I have been practicing Ishvara pranidhana since I was a child, maybe it’s because coming from a religious background, and going to a catholic school for 8 years of my life. Before basking in the ocean I would pluck a frangipani and send it into the ocean as a way to say thank you. I carried those rituals with me through to today. I send an internal blessing before saying hello to someone. Before drifting off into sleep, I always set an intention that all people that I know, find the hope, faith, joy, peace, and health they are looking for, even if it’s just for a moment to know they are loved.

I practice the art of surrender every day now, trusting that I am in good hands and that I will always be taken care of, the faith in that has never let me down. Whether you’re religious, having faith that you will be okay could ignite a fire in you that will make it true for yourself. I think having faith bigger than ourselves can lead to a lessening of weight, that if we can not go on any longer, we will be carried through the faith of surrender.
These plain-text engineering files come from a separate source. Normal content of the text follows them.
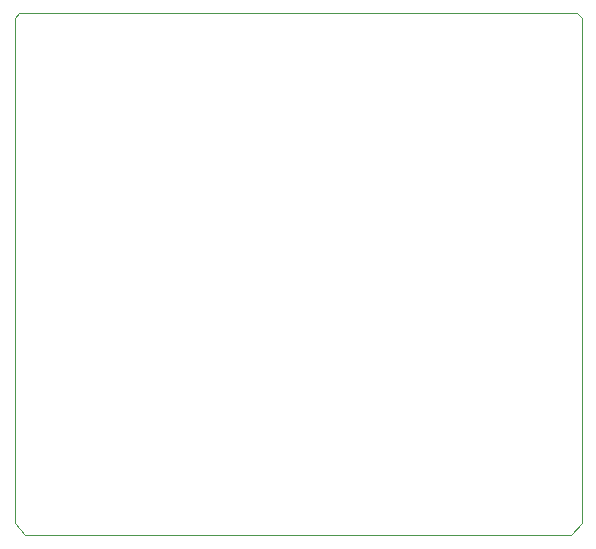
<source format=gbr>
G04 (created by PCBNEW (2013-07-07 BZR 4022)-stable) date 27/12/2022 09:25:50*
%MOIN*%
G04 Gerber Fmt 3.4, Leading zero omitted, Abs format*
%FSLAX34Y34*%
G01*
G70*
G90*
G04 APERTURE LIST*
%ADD10C,0.00590551*%
%ADD11C,0.00393701*%
G04 APERTURE END LIST*
G54D10*
G54D11*
X0Y-17000D02*
X350Y-17400D01*
X18550Y-17400D02*
X350Y-17400D01*
X18900Y-17000D02*
X18900Y-150D01*
X0Y-17000D02*
X0Y-150D01*
X18900Y-17000D02*
X18550Y-17400D01*
X18750Y0D02*
X18900Y-150D01*
X150Y0D02*
X18750Y0D01*
X0Y-150D02*
X150Y0D01*
M02*

</source>
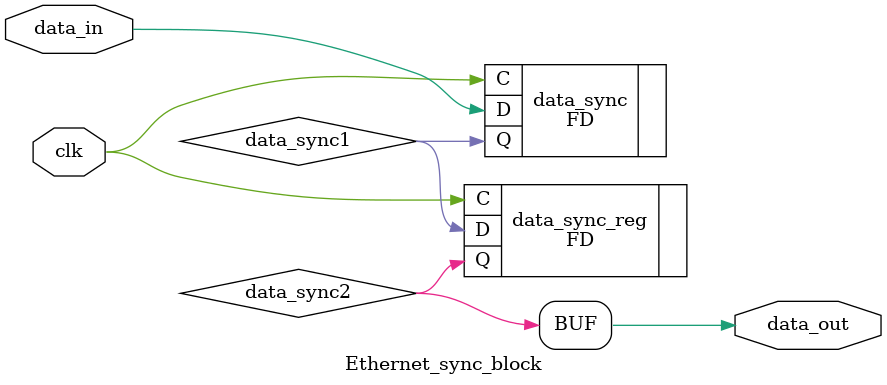
<source format=v>

`timescale 1ps / 1ps

module Ethernet_sync_block #(
  parameter INITIALISE = 2'b00
)
(
  input        clk,              // clock to be sync'ed to
  input        data_in,          // Data to be 'synced'
  output       data_out          // synced data
);

  // Internal Signals
  wire data_sync1;
  wire data_sync2;


  (* shreg_extract = "no", ASYNC_REG = "TRUE", RLOC = "X0Y0" *)
  FD #(
    .INIT (INITIALISE[0])
  ) data_sync (
    .C  (clk),
    .D  (data_in),
    .Q  (data_sync1)
  );


  (* shreg_extract = "no", RLOC = "X0Y0" *)
  FD #(
   .INIT (INITIALISE[1])
  ) data_sync_reg (
  .C  (clk),
  .D  (data_sync1),
  .Q  (data_sync2)
  );


  assign data_out = data_sync2;


endmodule



</source>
This surrender can lead us to an inner sense of direction of rightful action. Whatever path you’re on is a journey it will lead to love through the heart.

If you stayed this long to read this article, I want to personally say thank you for listening to a bit of my story; You are not a product of your environment. I wish you the courage to find the Ishvara Pranidhana and the sense of direction that is needed to heal. It’s not a linear journey either. Give yourself the kindness and peace you deserve. Feel free to share anything in the comments that might help today or someone else.